Today, at ten o'clock, he arrived.  I lifted the board that covered the engine and he saw the problem immediately.  At some point he had extended a red wire with a length of yellow wire.  I vaguely remembered something of the sort happening now he mentioned it and it was pretty obvious that the two wires had come apart, no doubt rent asunder by the vibration of the engine.  I wouldn't have noticed when I last used the boat because the starter would not have been needed once the engine had started.  It must have happened when I was practising  reversing manoeuvres in the wind and picking rubbish out of the river on the opposite side.  I had been fed up with looking at the accumulation of plastic jetsam in the reeds and decided to do something about it during that brief window when I thought the boat was working properly.  Once connected the starter coughed into action on demand.  That is all I was hoping for.  The fibre washers I bought to try and deal with the leak in the stopcock in the fuel pipe were the wrong size so he'll bring his box of washers down next time he comes.  He didn't want to stay long, because he had to go to the surgery and give a blood sample and he didn't want to pass on the virus, which he thought must still be active since the American farm labourer had just caught it.  He only stayed for another hour to tell me about a bunch of rugby players from his village who had decided he was going to be the designated driver to get them to a dinner.  He tells a good tale, but it is his tale to tell so I shan't include it here.  Instead here are some other photographs of my boat's engine.

This one clearly shows the new spill rail we put on a few months ago and some other wiggly bits of tube attached to useful engine bits.  Also there are more red wires while in the background you can see the yellow wire.

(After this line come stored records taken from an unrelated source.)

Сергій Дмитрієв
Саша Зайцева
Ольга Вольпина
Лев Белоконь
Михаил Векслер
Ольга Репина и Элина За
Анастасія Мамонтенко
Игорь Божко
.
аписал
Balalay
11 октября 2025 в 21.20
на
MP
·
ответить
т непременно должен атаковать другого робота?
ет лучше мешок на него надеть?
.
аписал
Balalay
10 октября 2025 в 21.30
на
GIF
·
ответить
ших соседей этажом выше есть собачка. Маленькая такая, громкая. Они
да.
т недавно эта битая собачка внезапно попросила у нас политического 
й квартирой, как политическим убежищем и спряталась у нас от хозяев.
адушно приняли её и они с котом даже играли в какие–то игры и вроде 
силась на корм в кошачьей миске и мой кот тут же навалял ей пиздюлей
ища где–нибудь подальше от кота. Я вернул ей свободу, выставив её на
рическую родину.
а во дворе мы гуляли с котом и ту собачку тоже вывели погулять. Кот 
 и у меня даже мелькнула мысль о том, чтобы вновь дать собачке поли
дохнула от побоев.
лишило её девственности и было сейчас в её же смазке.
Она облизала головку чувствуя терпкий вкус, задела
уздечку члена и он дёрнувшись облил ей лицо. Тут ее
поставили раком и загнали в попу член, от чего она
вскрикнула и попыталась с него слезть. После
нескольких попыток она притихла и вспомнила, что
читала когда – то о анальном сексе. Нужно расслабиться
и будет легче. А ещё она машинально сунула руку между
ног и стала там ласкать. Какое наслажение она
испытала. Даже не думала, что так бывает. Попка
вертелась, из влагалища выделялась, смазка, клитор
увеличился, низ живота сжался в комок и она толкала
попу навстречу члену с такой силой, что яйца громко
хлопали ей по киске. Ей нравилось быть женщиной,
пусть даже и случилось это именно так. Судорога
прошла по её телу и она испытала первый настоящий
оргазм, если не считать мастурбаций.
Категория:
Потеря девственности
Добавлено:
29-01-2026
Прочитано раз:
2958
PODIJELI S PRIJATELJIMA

This one shows one of the fuel leaks I failed to stop last Sunday.  It's not the worst one by any means, but it will need to be sorted.  I've tightened the nut as much as seems prudent.  Will it be enough or will action of a different order be required?

The day has turned out quite nicely and the sun is shining brilliantly.  Time to get some bread baking and get on with a coat of primer on the most recently discovered patches of rust I have been treating.

Then more song practice I think.  Today is the last day of my sixth decade.